■ Your goal
Produce as output only the lines below starting at the line with "Public](https://public.tableau.com/s/) for visualizations.*" and continuing through the line with "With [GitHub Search](https://github.com/search), you", each one exactly as written.

[Plain-text document sources]

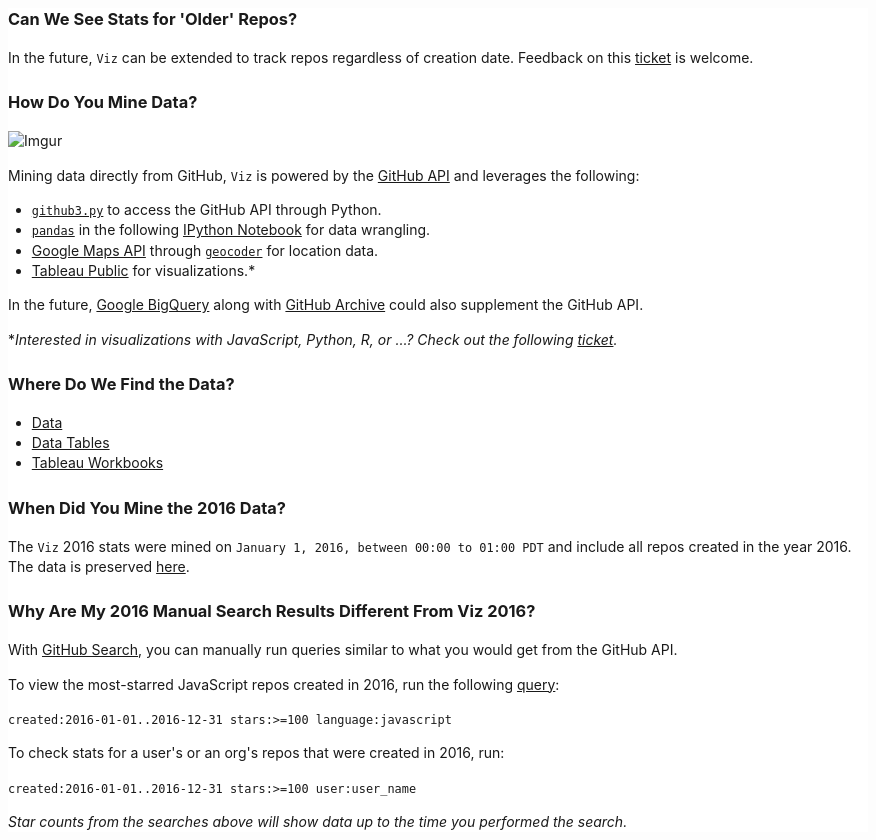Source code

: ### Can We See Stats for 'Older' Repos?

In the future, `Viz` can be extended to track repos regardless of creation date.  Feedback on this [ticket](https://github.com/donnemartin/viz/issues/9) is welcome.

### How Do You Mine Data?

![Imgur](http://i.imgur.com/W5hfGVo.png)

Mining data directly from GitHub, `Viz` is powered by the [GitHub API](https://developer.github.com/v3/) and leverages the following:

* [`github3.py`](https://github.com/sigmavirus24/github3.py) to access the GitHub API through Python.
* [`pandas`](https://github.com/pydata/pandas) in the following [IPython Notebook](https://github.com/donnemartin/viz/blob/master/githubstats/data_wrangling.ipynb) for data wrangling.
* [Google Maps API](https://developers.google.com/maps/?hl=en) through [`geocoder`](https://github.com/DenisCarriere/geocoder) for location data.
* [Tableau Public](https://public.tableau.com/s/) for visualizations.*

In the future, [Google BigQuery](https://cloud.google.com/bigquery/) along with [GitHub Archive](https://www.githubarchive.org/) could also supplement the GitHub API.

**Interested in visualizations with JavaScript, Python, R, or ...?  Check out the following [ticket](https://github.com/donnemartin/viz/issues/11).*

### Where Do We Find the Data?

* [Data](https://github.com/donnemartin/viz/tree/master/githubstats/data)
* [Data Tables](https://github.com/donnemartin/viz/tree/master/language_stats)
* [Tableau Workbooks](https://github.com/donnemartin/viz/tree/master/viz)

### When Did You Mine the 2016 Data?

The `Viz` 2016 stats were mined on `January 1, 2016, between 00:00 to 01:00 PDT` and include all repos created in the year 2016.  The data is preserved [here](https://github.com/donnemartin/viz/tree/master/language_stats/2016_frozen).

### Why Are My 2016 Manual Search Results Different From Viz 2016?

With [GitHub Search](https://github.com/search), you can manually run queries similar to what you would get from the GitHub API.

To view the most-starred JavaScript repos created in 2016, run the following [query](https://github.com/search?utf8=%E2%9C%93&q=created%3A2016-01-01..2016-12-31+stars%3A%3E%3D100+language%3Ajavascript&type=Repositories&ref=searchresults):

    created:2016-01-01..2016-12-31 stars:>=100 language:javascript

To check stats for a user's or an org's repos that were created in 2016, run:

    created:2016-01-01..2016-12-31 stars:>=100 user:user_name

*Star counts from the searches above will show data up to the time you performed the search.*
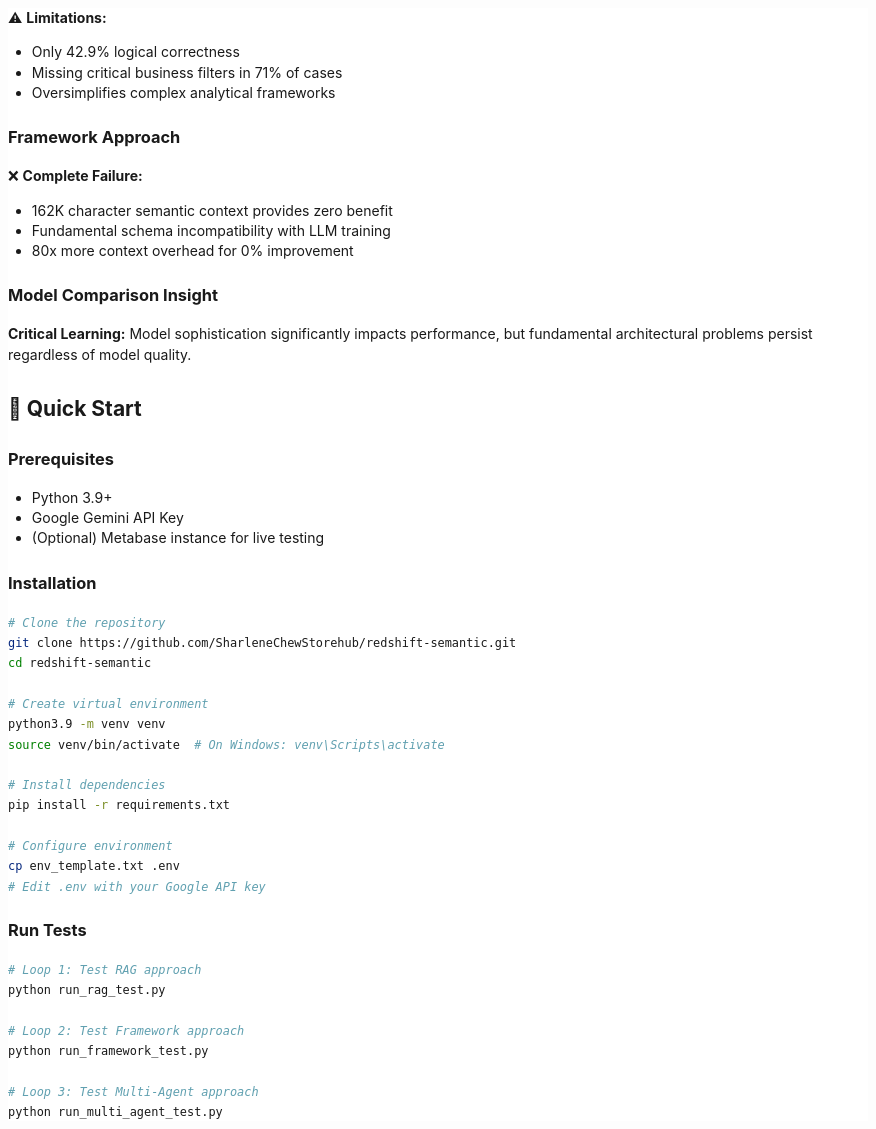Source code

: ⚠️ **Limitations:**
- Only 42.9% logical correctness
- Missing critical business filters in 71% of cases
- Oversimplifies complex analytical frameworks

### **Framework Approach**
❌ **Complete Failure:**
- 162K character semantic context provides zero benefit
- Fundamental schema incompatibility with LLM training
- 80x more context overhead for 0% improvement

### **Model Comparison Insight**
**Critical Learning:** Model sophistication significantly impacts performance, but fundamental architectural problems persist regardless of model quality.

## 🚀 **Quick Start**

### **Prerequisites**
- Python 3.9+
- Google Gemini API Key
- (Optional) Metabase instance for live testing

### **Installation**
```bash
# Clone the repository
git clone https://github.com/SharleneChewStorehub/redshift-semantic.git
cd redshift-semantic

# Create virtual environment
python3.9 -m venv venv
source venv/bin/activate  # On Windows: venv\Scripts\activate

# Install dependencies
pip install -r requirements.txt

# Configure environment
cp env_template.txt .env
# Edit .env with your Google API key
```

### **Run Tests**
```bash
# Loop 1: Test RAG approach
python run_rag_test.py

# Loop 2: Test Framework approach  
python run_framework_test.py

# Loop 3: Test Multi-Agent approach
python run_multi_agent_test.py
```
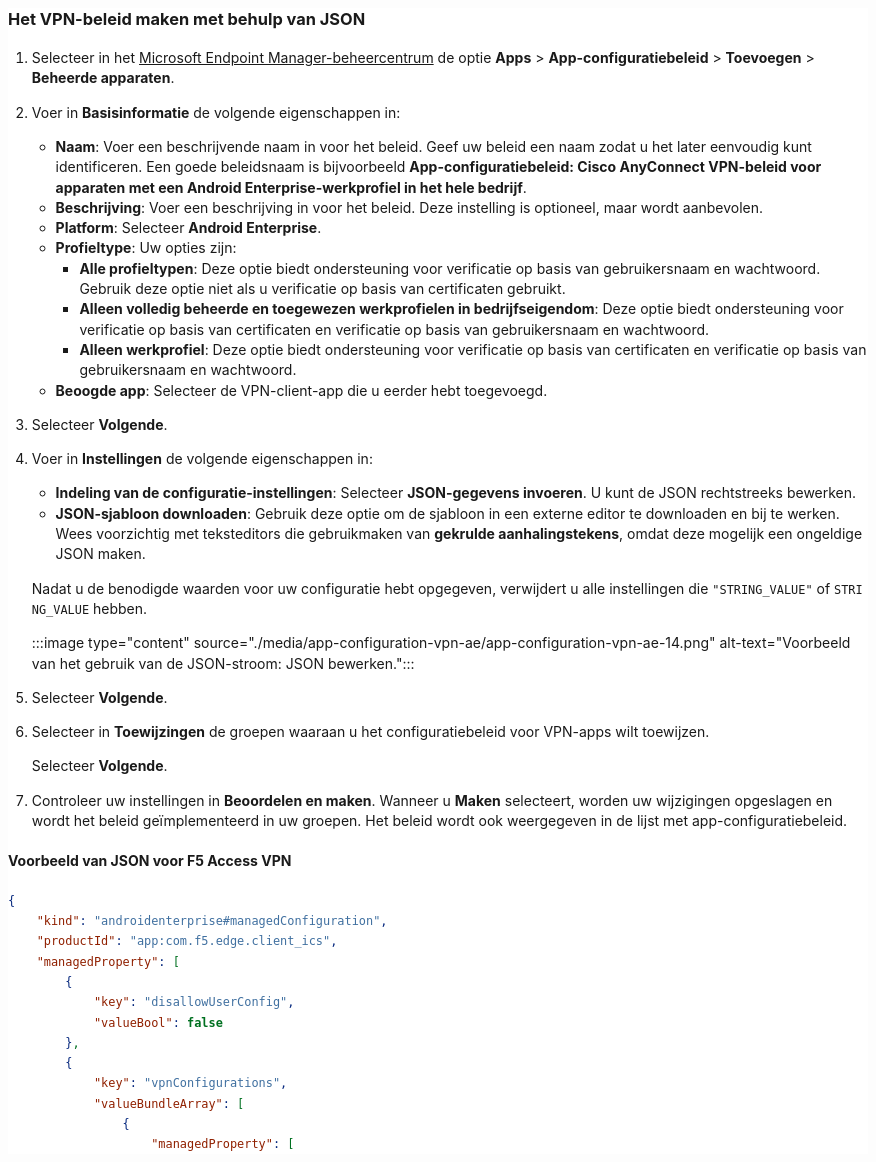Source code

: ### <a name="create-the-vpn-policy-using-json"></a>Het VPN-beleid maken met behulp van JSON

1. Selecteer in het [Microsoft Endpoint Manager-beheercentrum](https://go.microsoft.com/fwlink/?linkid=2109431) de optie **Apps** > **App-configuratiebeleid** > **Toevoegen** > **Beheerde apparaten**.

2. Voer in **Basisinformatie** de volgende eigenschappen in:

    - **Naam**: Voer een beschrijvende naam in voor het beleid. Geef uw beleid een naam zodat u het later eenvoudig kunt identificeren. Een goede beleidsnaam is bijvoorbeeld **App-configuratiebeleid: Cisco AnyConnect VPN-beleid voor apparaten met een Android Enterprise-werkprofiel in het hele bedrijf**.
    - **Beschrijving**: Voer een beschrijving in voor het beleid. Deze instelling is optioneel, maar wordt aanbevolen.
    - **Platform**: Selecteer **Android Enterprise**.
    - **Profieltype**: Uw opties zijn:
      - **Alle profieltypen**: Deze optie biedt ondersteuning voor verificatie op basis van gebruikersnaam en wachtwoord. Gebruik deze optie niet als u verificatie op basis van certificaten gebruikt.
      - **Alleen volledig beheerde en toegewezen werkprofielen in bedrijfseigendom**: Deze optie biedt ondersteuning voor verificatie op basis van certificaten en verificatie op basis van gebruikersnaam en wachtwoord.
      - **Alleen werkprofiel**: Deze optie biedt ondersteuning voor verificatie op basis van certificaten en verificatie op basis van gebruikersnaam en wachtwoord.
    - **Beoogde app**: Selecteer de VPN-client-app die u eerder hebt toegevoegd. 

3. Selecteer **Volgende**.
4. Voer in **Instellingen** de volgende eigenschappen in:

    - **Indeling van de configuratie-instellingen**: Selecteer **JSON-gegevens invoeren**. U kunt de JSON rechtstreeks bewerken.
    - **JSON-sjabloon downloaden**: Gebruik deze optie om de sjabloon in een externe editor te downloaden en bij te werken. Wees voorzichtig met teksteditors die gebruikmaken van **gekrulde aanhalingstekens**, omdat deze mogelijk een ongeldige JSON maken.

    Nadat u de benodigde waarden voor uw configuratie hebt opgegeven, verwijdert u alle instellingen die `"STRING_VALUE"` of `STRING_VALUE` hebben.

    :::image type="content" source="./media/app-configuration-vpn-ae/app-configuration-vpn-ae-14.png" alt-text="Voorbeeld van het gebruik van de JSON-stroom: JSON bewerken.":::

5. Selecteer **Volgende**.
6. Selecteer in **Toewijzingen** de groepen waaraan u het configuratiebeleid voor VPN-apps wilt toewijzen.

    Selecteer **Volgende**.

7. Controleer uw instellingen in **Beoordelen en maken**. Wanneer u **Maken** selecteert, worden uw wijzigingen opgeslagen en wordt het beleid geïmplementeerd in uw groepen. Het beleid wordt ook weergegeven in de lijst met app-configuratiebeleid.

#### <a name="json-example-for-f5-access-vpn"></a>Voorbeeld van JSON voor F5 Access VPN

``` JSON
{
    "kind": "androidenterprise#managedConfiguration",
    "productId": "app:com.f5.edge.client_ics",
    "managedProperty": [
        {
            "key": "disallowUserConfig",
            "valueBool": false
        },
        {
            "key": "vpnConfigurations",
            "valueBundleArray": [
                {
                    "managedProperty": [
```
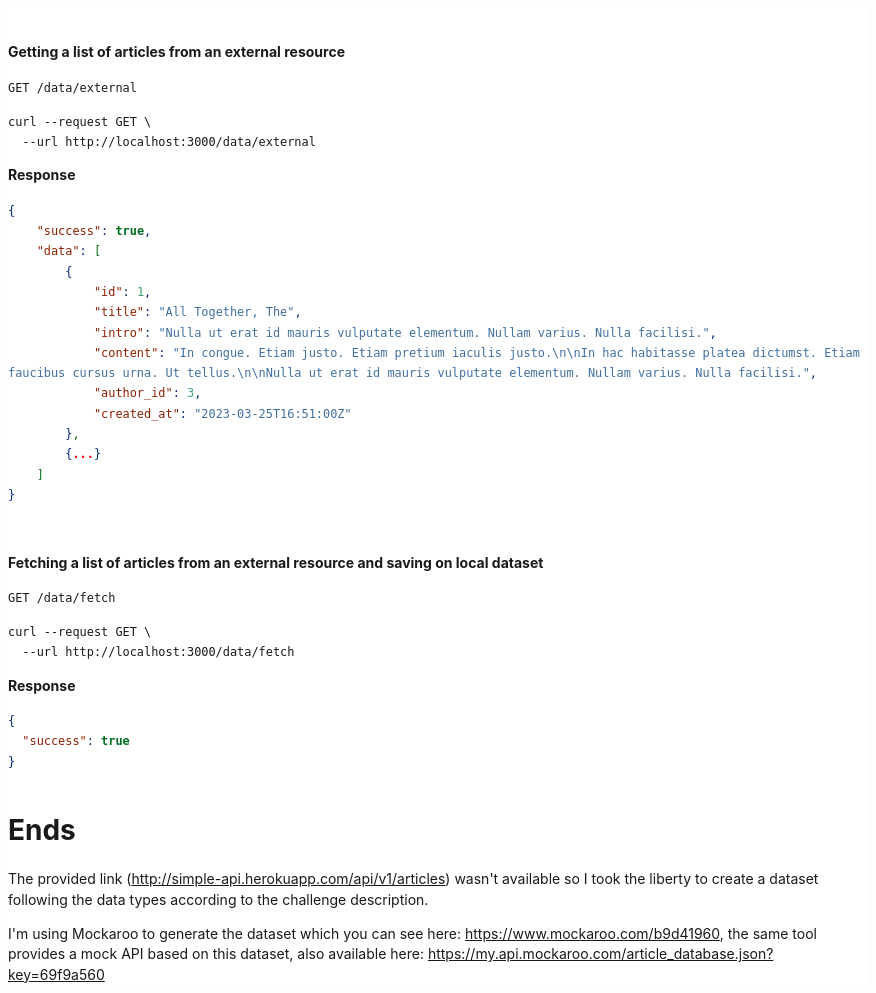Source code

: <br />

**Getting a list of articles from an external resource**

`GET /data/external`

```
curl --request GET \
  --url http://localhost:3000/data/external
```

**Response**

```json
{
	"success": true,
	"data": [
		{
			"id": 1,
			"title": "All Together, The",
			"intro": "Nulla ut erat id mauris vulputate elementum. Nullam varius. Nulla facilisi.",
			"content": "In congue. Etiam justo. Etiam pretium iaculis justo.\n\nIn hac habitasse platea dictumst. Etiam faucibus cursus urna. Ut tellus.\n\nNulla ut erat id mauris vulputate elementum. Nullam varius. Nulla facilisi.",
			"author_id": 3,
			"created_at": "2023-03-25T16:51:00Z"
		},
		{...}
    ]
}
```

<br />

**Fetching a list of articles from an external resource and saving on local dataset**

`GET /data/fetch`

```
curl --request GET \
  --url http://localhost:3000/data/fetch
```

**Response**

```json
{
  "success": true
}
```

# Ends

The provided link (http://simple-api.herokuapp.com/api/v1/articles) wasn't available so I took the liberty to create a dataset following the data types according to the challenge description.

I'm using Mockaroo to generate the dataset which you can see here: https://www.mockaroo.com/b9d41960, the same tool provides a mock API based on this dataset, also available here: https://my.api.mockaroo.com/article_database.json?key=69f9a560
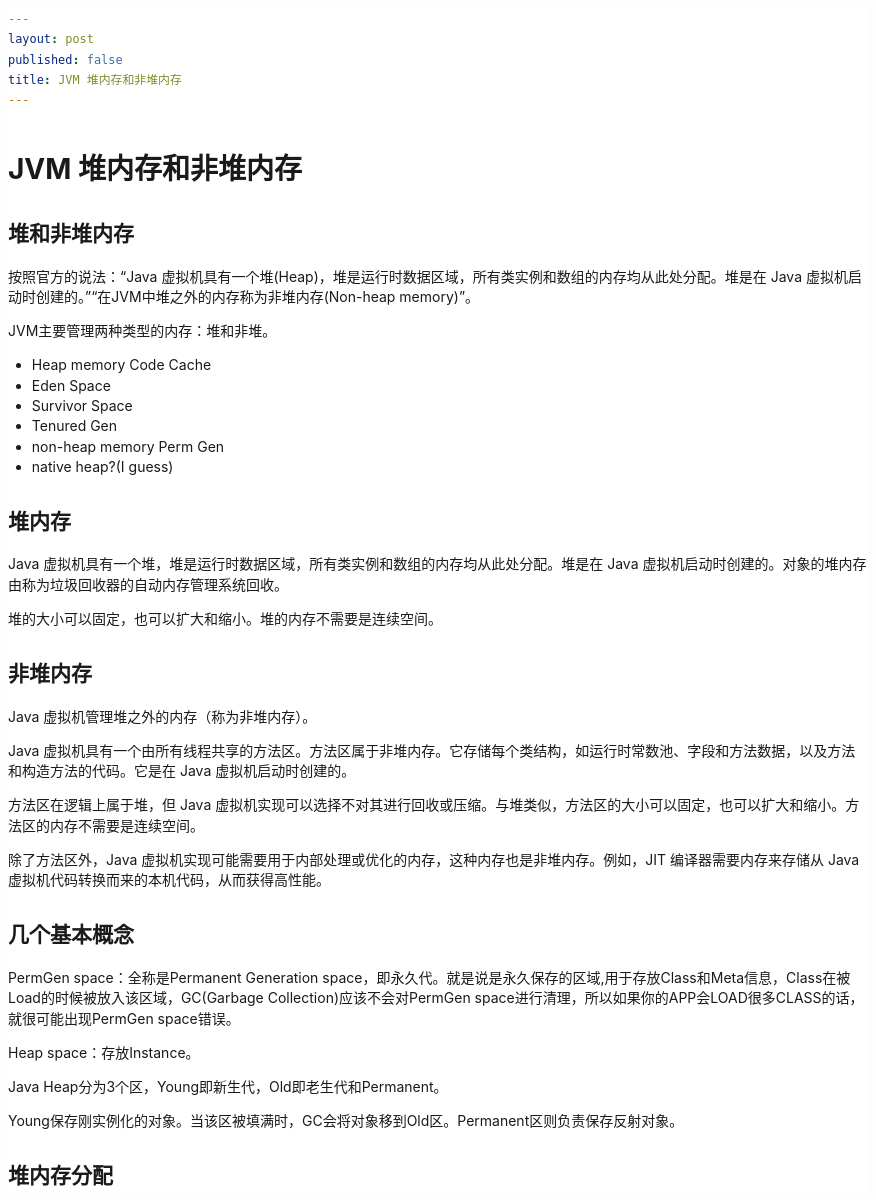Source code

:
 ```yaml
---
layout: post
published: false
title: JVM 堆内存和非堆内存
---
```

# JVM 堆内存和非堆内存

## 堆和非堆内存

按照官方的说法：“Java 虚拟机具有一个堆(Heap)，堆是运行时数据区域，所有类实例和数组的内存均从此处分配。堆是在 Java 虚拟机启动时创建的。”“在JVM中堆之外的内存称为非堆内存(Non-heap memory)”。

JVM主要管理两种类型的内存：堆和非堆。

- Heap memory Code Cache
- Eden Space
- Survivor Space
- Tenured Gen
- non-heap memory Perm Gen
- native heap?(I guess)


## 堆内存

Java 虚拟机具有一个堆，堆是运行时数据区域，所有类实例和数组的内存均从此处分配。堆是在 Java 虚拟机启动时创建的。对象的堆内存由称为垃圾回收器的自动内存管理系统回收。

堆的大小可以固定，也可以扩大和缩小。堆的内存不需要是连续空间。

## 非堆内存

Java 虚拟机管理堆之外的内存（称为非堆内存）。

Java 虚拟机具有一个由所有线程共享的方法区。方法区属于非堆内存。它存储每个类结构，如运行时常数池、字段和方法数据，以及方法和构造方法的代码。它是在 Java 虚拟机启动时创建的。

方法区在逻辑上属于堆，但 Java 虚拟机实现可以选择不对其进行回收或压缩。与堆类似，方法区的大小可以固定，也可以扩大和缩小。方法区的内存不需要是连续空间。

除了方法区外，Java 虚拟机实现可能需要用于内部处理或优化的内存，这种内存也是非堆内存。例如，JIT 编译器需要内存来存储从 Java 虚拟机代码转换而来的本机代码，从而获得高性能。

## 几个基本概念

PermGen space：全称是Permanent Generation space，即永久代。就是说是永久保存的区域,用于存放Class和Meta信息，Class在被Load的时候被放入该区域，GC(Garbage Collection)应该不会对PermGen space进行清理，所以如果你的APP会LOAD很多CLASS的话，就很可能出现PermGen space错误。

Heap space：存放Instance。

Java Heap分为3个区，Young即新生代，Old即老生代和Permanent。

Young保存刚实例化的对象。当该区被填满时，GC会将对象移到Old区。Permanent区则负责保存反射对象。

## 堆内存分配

■ Answer for the task
* [Tableau Public](https://public.tableau.com/s/) for visualizations.*

In the future, [Google BigQuery](https://cloud.google.com/bigquery/) along with [GitHub Archive](https://www.githubarchive.org/) could also supplement the GitHub API.

**Interested in visualizations with JavaScript, Python, R, or ...?  Check out the following [ticket](https://github.com/donnemartin/viz/issues/11).*

### Where Do We Find the Data?

* [Data](https://github.com/donnemartin/viz/tree/master/githubstats/data)
* [Data Tables](https://github.com/donnemartin/viz/tree/master/language_stats)
* [Tableau Workbooks](https://github.com/donnemartin/viz/tree/master/viz)

### When Did You Mine the 2016 Data?

The `Viz` 2016 stats were mined on `January 1, 2016, between 00:00 to 01:00 PDT` and include all repos created in the year 2016.  The data is preserved [here](https://github.com/donnemartin/viz/tree/master/language_stats/2016_frozen).

### Why Are My 2016 Manual Search Results Different From Viz 2016?

With [GitHub Search](https://github.com/search), you can manually run queries similar to what you would get from the GitHub API.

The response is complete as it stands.